Building the future cyber workforce
To ensure readiness, Stanton emphasized the need for training that mirrors the complexity of real-world cyber operations. "You have to pull that expertise together in a meaningful way, into collective tasks, with units that know how to fight alongside each other to effectively defeat our enemies."
Stanton acknowledged that the traditional workforce model no longer aligns with today's talent landscape. The DOD must adapt, he said, by embracing new recruitment strategies and recognizing that many cyber professionals may not remain in government service for decades.

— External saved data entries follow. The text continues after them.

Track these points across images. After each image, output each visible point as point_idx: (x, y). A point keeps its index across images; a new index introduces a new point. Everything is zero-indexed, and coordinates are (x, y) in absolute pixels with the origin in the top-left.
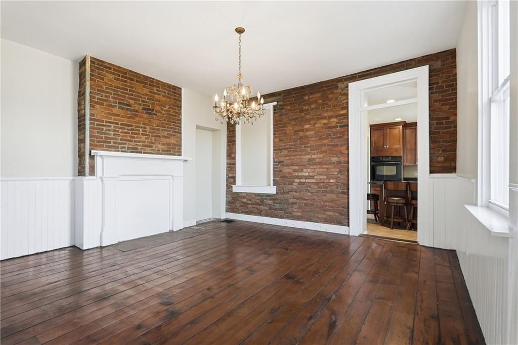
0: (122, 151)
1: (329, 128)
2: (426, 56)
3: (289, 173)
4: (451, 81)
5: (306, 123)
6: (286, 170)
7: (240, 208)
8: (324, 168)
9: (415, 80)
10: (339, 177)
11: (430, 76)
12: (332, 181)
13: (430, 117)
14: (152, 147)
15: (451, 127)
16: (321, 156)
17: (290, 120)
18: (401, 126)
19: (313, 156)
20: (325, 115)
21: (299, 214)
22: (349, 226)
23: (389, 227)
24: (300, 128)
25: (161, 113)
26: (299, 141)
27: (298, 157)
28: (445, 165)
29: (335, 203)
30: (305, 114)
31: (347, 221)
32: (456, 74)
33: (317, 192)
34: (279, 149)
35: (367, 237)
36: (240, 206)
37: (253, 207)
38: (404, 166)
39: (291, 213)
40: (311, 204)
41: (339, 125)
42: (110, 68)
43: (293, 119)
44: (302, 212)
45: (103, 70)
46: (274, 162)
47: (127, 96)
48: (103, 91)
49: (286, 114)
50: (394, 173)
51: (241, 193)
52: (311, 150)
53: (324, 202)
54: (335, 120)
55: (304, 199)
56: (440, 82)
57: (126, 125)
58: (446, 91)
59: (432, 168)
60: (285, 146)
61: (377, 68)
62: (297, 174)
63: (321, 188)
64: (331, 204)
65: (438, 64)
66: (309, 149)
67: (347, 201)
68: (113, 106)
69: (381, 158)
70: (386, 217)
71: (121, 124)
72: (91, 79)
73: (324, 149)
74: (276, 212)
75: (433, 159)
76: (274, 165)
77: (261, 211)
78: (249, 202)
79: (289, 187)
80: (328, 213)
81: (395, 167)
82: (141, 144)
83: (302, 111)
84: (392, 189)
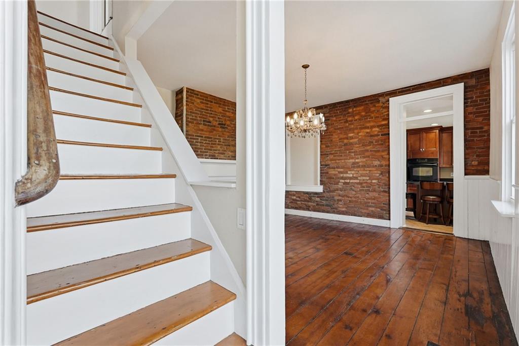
0: (206, 158)
1: (371, 136)
2: (461, 75)
3: (335, 175)
4: (485, 96)
5: (350, 132)
6: (332, 172)
7: (290, 204)
8: (366, 171)
9: (451, 95)
10: (381, 178)
11: (465, 92)
12: (374, 181)
13: (465, 127)
14: (224, 154)
15: (485, 136)
16: (364, 160)
17: (335, 129)
18: (437, 131)
19: (357, 161)
20: (368, 125)
21: (344, 209)
22: (390, 220)
23: (425, 223)
24: (345, 136)
25: (230, 126)
26: (343, 147)
27: (343, 161)
28: (479, 168)
29: (377, 200)
30: (349, 124)
31: (388, 215)
32: (489, 91)
33: (360, 190)
34: (325, 154)
35: (406, 230)
36: (290, 203)
37: (302, 203)
38: (440, 168)
39: (336, 209)
40: (355, 201)
41: (380, 134)
42: (198, 95)
43: (338, 129)
44: (346, 208)
45: (193, 97)
46: (321, 165)
47: (208, 115)
48: (194, 113)
49: (331, 124)
50: (431, 174)
51: (291, 191)
52: (355, 155)
53: (367, 199)
54: (377, 129)
55: (349, 197)
56: (474, 97)
57: (208, 138)
58: (480, 105)
59: (467, 171)
60: (331, 151)
61: (416, 85)
62: (342, 175)
63: (364, 187)
64: (373, 201)
65: (473, 82)
66: (353, 154)
67: (388, 198)
68: (200, 124)
69: (417, 160)
70: (422, 213)
71: (205, 137)
72: (187, 105)
73: (367, 154)
74: (323, 208)
75: (468, 163)
76: (321, 168)
77: (310, 207)
78: (298, 199)
79: (335, 187)
80: (371, 209)
81: (432, 169)
82: (217, 152)
83: (346, 121)
84: (428, 189)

The model of recruiting someone as a GS-7 and expecting them to stay until they're an SES has an upside, but it doesn't work for everyone, he said. "I have to accept the fact that a large portion of the population might leave after a few years, and I need to build the model to facilitate that."
He advocated for a system that welcomes high-caliber talent - even if only for a few years - and keeps them engaged with mission-focused work. "You know what fires people up? Doing the mission. That warrior ethos. Let's go defeat the enemy."
Stanton's final call to action focused on starting early. "We can't attempt to go recruit somebody as a technical expert in cybersecurity when they're 18 or when they're 22, that's too late," he said. His vision includes "putting logic, robotics, autonomy, sequence selection and iteration into the curriculum from kindergarten all the way to a senior in high school, such that every graduate is a cyber citizen, understanding how the supercomputer in their pocket actually works at sufficient depth to be a useful contributor as opposed to the enemy's backdoor into our environments."